▶ DATASET ENTRIES
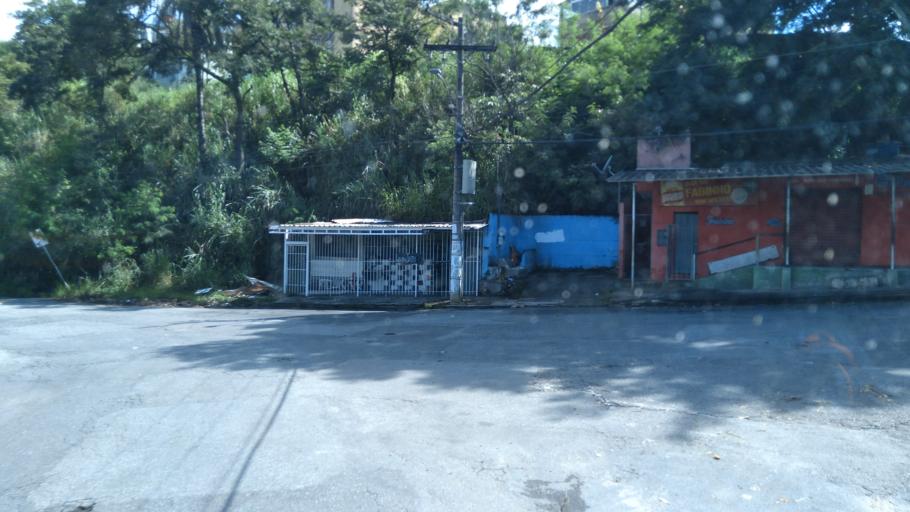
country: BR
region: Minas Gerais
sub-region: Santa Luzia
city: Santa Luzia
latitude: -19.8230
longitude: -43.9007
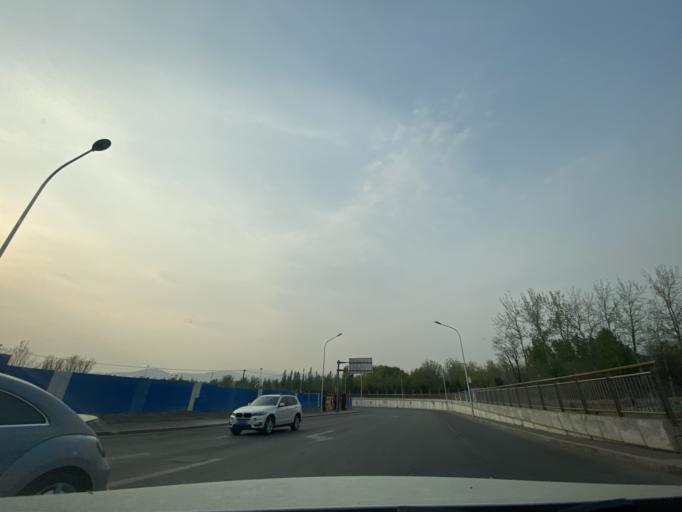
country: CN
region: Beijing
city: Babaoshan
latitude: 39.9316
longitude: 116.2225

--

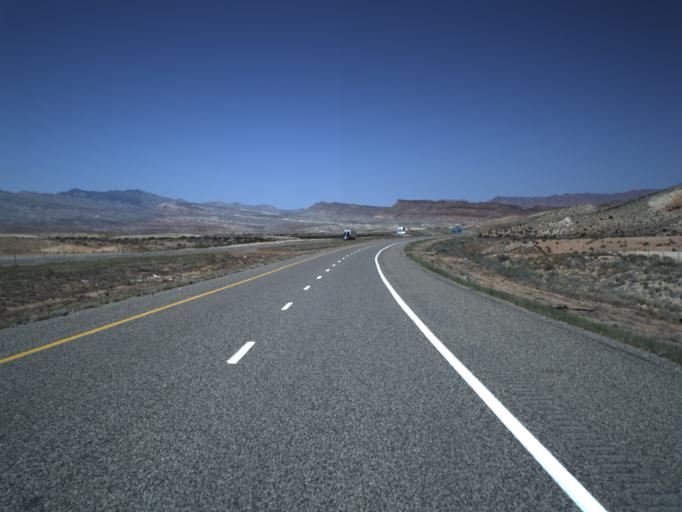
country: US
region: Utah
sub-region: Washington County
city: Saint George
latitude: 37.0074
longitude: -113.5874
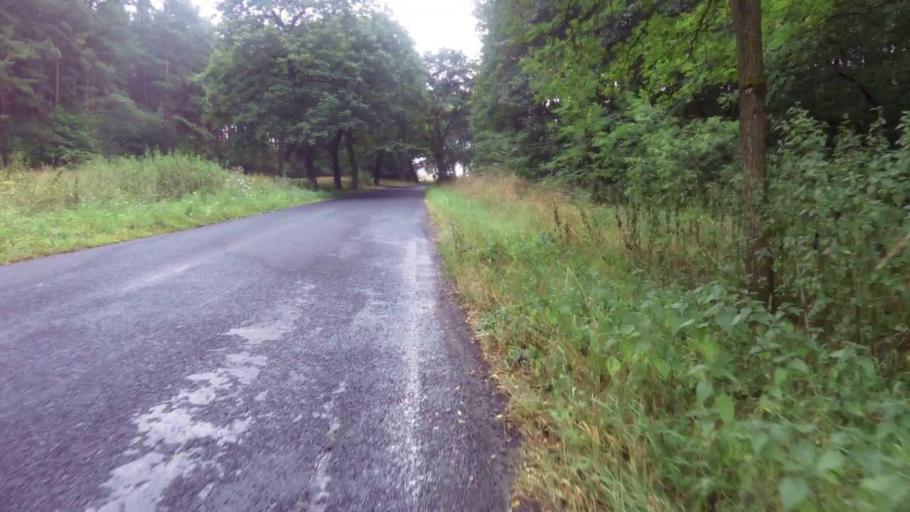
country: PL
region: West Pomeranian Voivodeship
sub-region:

▶ WHAT NEEDS TO BE DONE
Which lines of the records contain the string "region"? Return each of those lines in full.

▶ RESULT FOR THIS TASK
region: Minas Gerais
sub-region: Santa Luzia
region: Beijing
region: Utah
sub-region: Washington County
region: West Pomeranian Voivodeship
sub-region:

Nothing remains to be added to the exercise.